Data Model for Hybrid 3D Geoinformation Systems

Recent trends in the area of geoinformatics attest to the considerable change in data acquisition and data processing that can currently be recognized: rapidly advancing developments of new sensor technologies for both highly specialized measuring systems and low-cost devices account for the tremendous increase in the availability of 3D geodata. However, there is still a lack of appropriate tools for integrated data management and analysis solutions that can cope with the great diversity of 3D geodata. Thus, we deal with the development of a hybrid 3D geoinformation system which is able to combine and analyse heterogeneous 3D geodata in an efficient and consistent way.

The huge diversity of geodata becomes obvious when considering existing data models. While the 2D world mainly distinguishes between raster and vector representations, much more modelling concepts are in use for data of higher dimensions. Typical data models for 2.5D surfaces are grids or TINs; 3D solids can be described by voxel and boundary representations (BRep) as well as by mathematical definitions like parametric instancing or half-space modelling. Constructive solid geometry (CSG) and cell decomposition specify different modelling strategies for generating complex 3D objects through the combination of several basic 3D primitives, which can be represented in any of the aforementioned data models for solids. Beyond that, geodata can also be heterogeneous with respect to its quality properties (e.g. accuracy, density, completeness). Considering all these aspects, a meaningful and effective usage of geodata necessarily requires geoinformation systems which are hybrid in the sense of data model, dimension and quality.

We developed a data model which is meant to provide an application-independent conceptual basis for smart geoinformation systems. The data model is hybrid with respect to structural and geometric aspects. Through targeted extensions of the widely accepted standard ISO 19107, our concept is able to bridge the gap between 2D, 2.5D and 3D data, and break down barriers between various modelling strategies. Ignoring performance issues, our data model is based on a working hypothesis which states that all modelling types considered so far can be transferred to BRep. By internally creating boundary representations for all data sets, even inhomogeneous geodata can be reduced to a common hybrid core comprising nodes, edges, faces and solids.
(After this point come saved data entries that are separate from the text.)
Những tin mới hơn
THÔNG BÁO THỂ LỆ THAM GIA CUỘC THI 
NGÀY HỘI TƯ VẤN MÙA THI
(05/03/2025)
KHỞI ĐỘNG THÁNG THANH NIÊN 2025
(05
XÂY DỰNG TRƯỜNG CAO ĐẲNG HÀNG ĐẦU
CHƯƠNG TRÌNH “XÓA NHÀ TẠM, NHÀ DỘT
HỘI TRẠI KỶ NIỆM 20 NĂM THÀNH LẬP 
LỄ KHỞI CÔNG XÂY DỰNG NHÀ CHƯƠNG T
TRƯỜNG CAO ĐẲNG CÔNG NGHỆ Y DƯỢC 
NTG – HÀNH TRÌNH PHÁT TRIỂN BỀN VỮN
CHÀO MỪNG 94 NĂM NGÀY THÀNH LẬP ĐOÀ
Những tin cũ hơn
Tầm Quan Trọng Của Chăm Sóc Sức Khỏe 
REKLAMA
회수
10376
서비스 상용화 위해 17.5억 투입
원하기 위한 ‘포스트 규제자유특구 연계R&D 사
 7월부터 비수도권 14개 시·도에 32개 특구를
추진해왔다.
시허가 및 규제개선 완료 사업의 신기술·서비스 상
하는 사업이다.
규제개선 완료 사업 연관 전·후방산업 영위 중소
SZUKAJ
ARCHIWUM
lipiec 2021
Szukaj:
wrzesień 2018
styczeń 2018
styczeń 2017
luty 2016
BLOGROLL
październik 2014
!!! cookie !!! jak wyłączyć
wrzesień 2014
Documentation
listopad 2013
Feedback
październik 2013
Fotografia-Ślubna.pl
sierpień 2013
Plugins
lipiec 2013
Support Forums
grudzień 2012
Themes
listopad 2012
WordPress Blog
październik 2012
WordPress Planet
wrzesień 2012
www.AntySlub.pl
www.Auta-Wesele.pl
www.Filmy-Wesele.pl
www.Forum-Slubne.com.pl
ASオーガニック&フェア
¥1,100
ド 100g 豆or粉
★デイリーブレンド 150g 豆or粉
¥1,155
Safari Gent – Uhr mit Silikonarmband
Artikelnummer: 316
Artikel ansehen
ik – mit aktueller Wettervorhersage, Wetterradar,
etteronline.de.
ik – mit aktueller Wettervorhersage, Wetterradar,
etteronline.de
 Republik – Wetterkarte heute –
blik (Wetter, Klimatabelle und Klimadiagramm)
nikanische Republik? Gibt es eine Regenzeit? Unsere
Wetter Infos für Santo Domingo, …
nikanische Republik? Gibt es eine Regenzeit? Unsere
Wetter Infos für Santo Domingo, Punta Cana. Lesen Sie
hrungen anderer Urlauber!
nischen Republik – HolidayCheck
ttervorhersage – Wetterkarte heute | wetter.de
For a start, we assume an ideal world (Figure 1, left) in which coordinates of corresponding object representations coincide exactly. In this case, consistency for multi-representations is ensured, and geometric correspondences between different object representations (so-called hybrid identities) are given implicitly through incident geometries.

In practice, we usually face geodata which is geometrically and topologically heterogeneous due to inaccuracies, generalization processes or incomplete data acquisition. As a consequence, multiple object representations derived thereof show significant discrepancies between corresponding geometries (Figure 1, right). Thus, knowledge about hybrid identities is not given implicitly any more, but has to be added explicitly instead. The concept we developed for the explicit modelling of hybrid identities allows not only for the connection of objects or object parts given in different types, geometric data models, dimensions and quality levels; it also supports consistency analyses and updating measures which is an important aspect considering the frequently occurring changes in geodata. The system supports multi-representations which can be based on either the same or differing data models. Additionally, it is also possible to model parts of a single object using different modelling concepts. While, for example, the main body of a building can efficiently be represented by cell decomposition, decorative elements such as 2.5D reliefs could be added as fine surface meshes.